Philippe Lombard, critique

Derrière ce monument du cinéma populaire se tient un homme discret, scénariste et dialoguiste hors pair, Michel Audiard. «Je me souviens, dit Philippe Lombard, qui sort deux ouvrages sur le géant, qu’ado, j’ai enregistré les répliques de «Cent mille dollars au soleil» avec un magnétophone collé à la télé et que je me les repassais en boucle.» À force d’être biberonné aux répliques du grand homme, ce fan absolu se pique de découvrir où elles sont nées, ces répliques.

«Sous la casquette de Michel Audiard» résout pas mal d’énigmes. «Tel dialogue fait référence à sa jeunesse, tel autre en recycle un écrit pour un précédent film. Féru de littérature et de poésie, il truffait ses films de citations de Céline, Rimbaud, Apollinaire.»

Gabin, Blier, etc.

«Le livre petit mais costaud» remonte sa carrière de manière chronologique. Des cycles nets se détachent. La période Jean Gabin d’abord, où deux géants se croisent, faste pour le «Pacha» autant que pour ses acolytes, Lino Ventura, nouveau venu en comédie, les auteurs revus et corrigés comme Simenon ou Simonin.

Viennent les années cultes avec Bernard Blier, Mireille Darc, puis Audiard réalisateur, des acteurs encore, Annie Girardot et Jean Carmet, jusqu’au clap de fin avec une immense amitié pour Michel Serrault scellée sur la perte d’un enfant, leur tragédie commune.

Méprisé puis adulé

Alors que Louis de Funès, naguère méprisé par la critique, connaît les honneurs d’une glorieuse rétrospective à la Cinémathèque française, Audiard trouve un même regain intellectuel.
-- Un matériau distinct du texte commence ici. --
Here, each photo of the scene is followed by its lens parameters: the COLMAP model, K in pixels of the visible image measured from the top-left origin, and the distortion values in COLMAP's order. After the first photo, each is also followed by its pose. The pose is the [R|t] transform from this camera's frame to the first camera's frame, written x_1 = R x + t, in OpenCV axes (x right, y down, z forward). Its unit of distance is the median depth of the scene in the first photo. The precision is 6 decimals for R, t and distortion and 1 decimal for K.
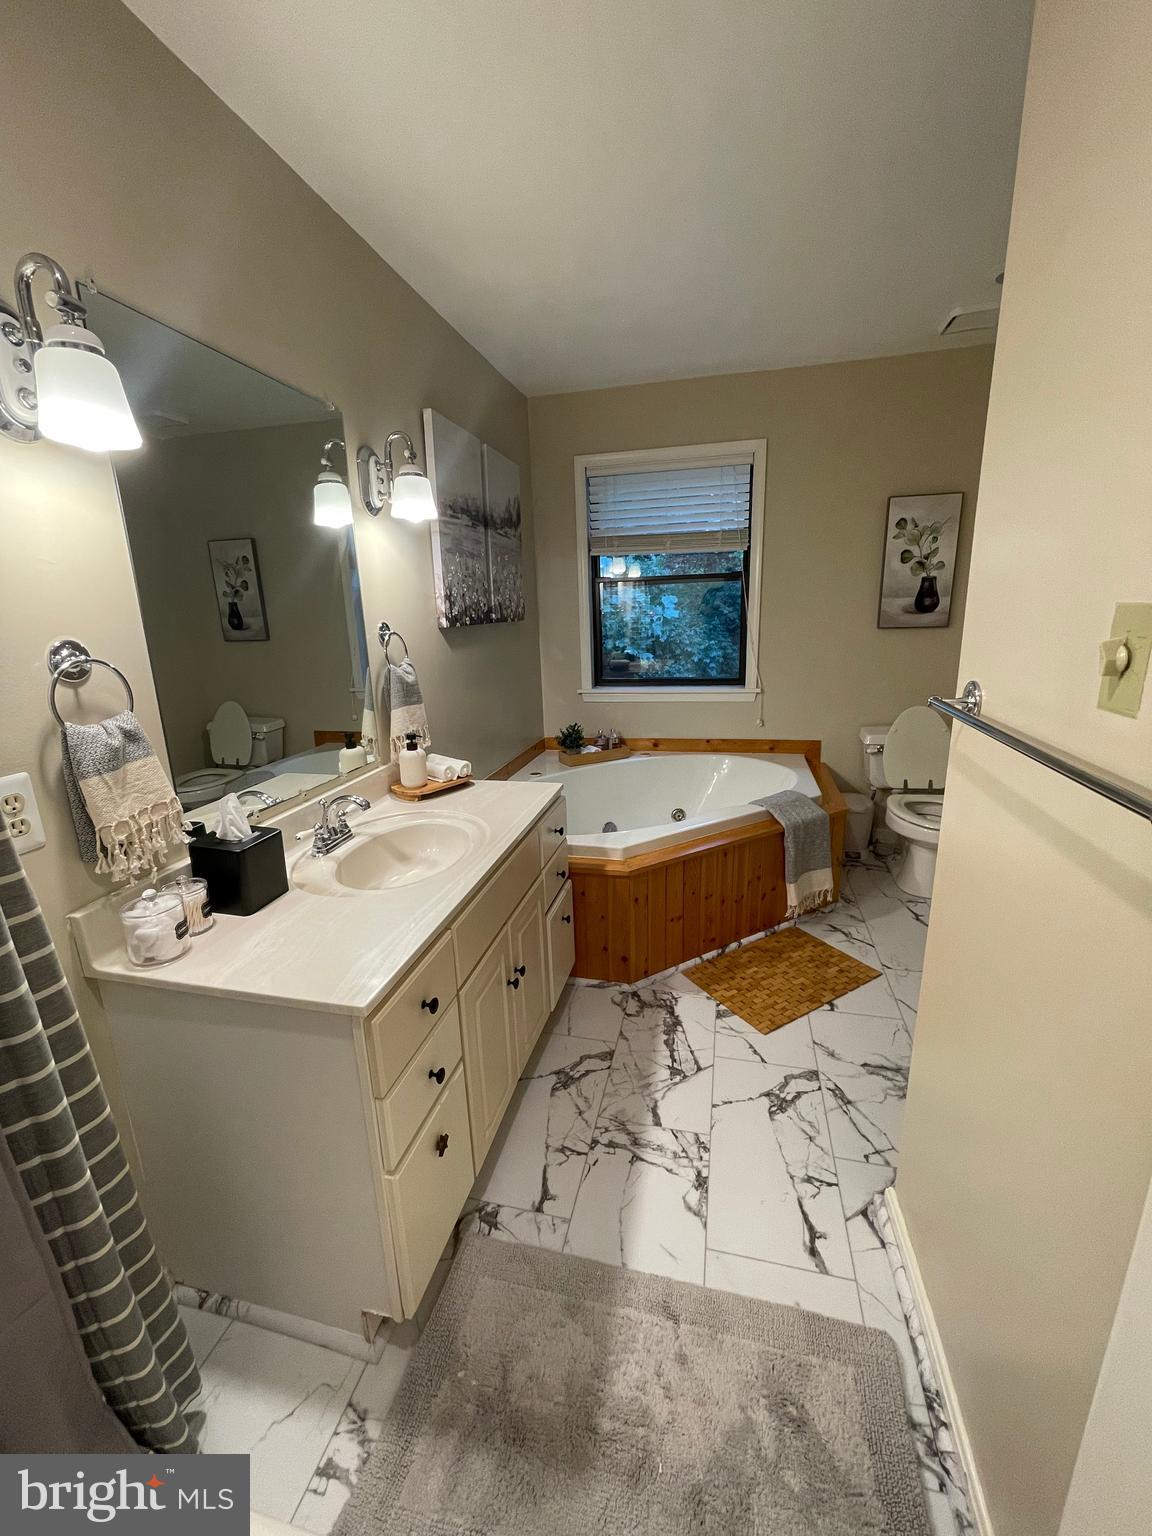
lens RADIAL K [[619.7, 0, 576.0], [0, 619.7, 768.0], [0, 0, 1]] dist [-0.001511, 0.000030]
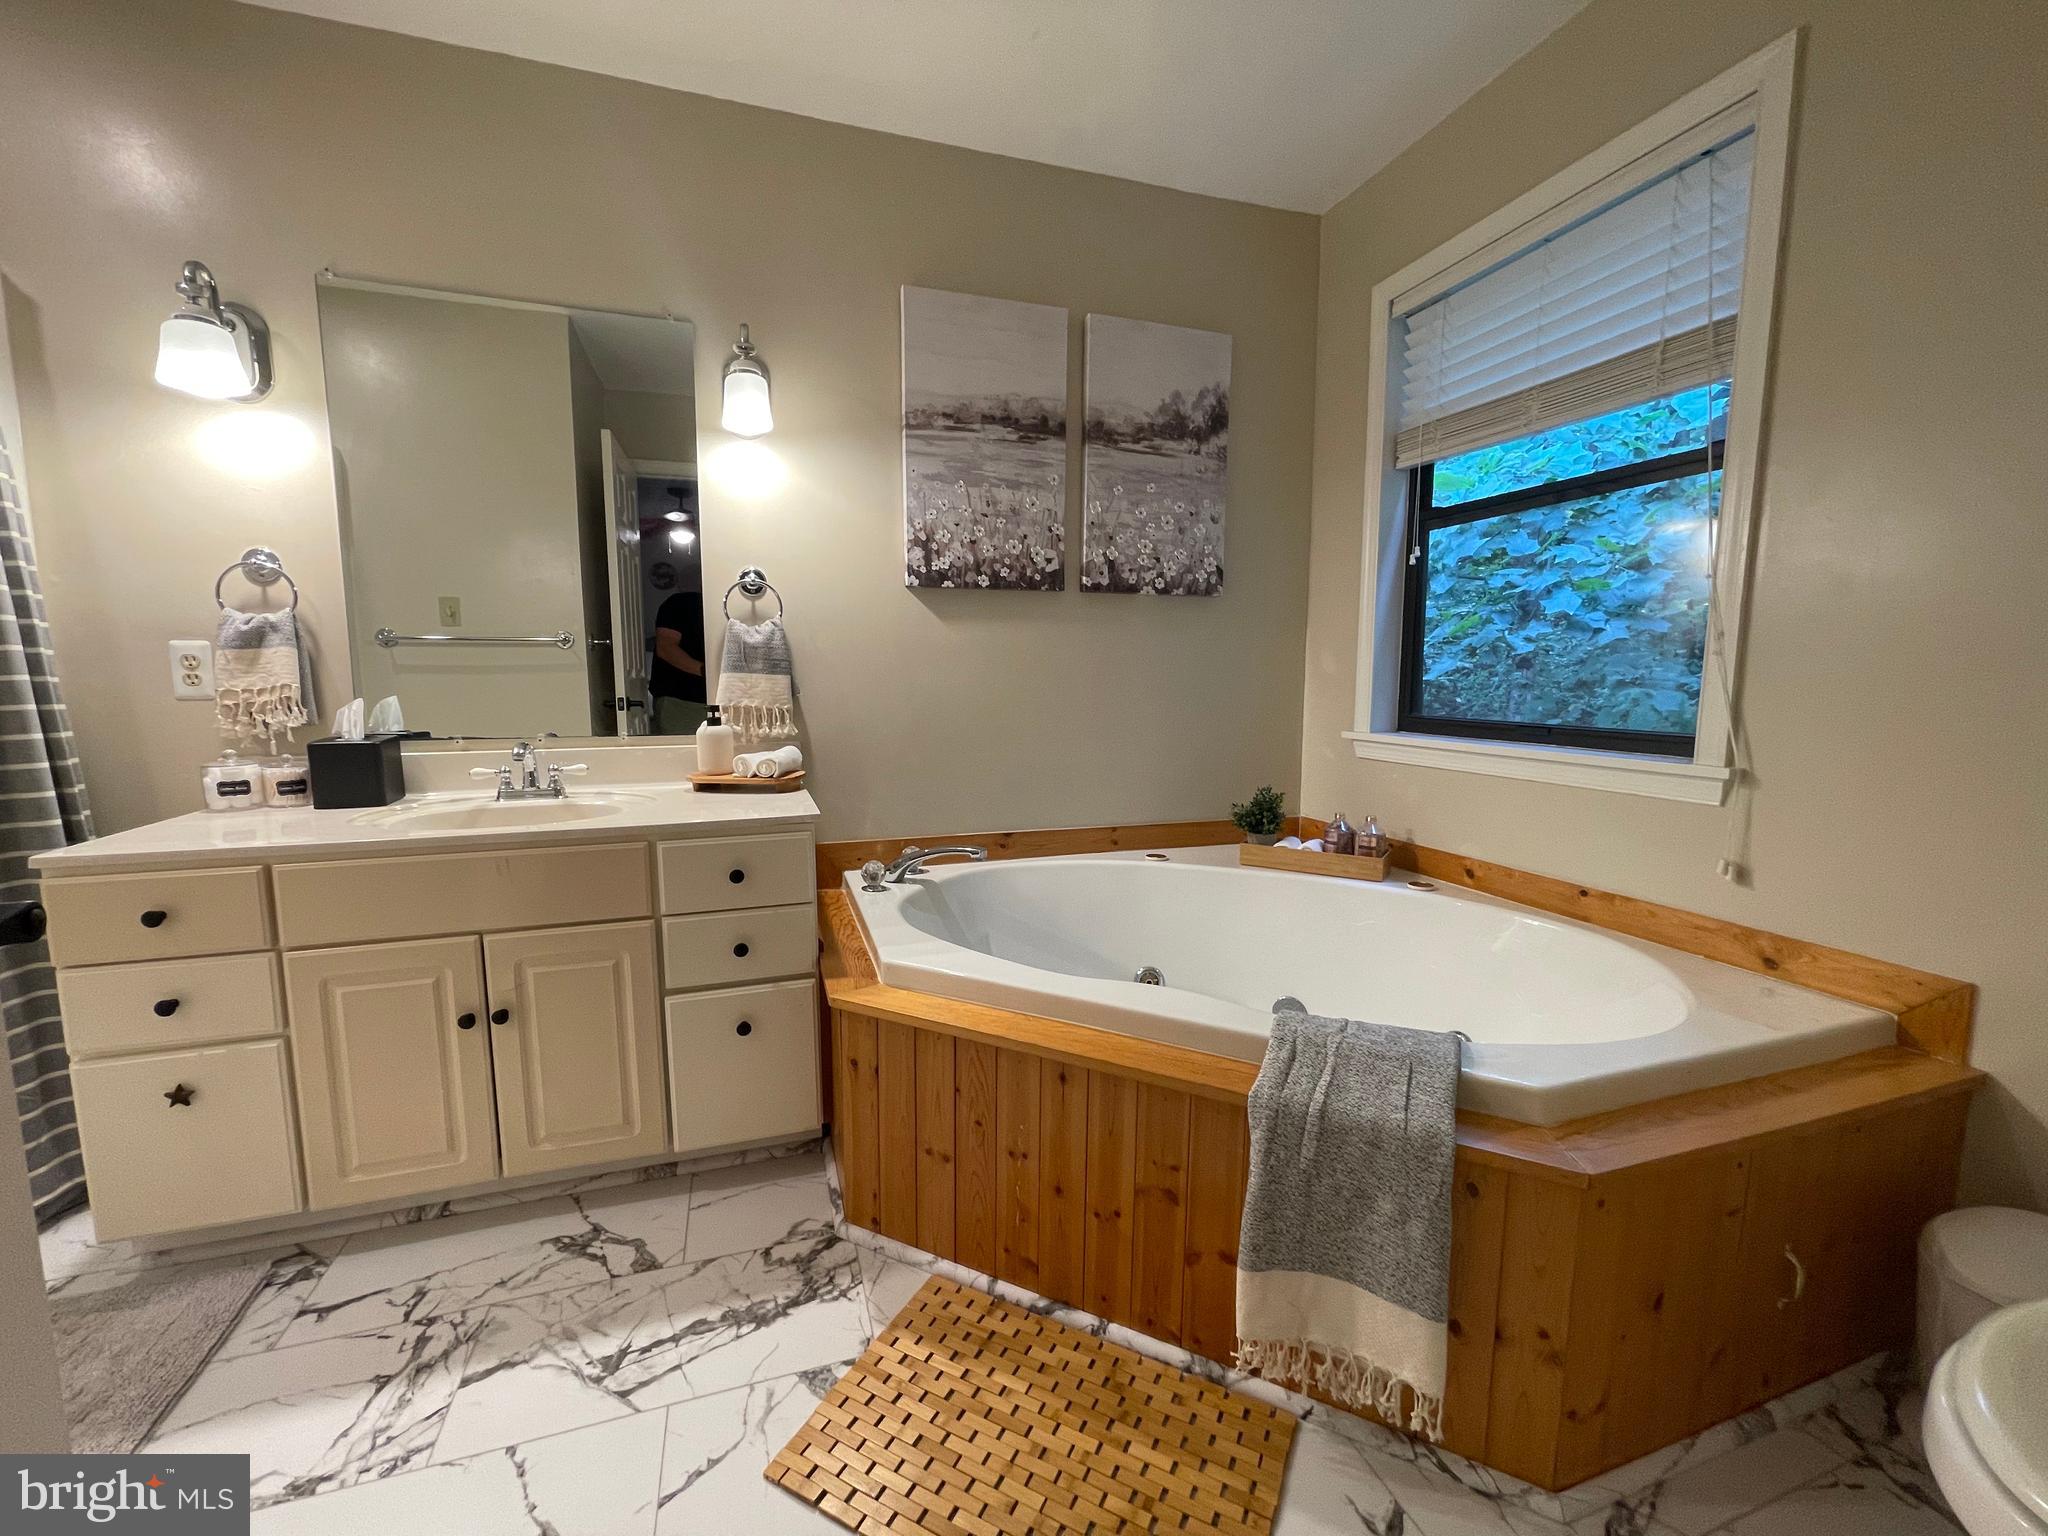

Lui se moquait cordialement de la Nouvelle Vague qui le conspuait. «Autrefois, les gens qui n’avaient rien à dire se réunissaient autour d’une théière, ils se réunissent aujourd’hui autour d’un écran. Truffaut applaudira Rohmer, qui la semaine prochaine applaudira Truffaut. La Nouvelle Vague est au fond beaucoup plus vague que nouvelle…» Belmondo sera leur chaînon manquant, encore une autre histoire.

«Sous la casquette d’Audiard», Éd. Dunod, et «Michel Audiard, le livre petit mais costaud», Éd. Hugo, Philippe Lombard.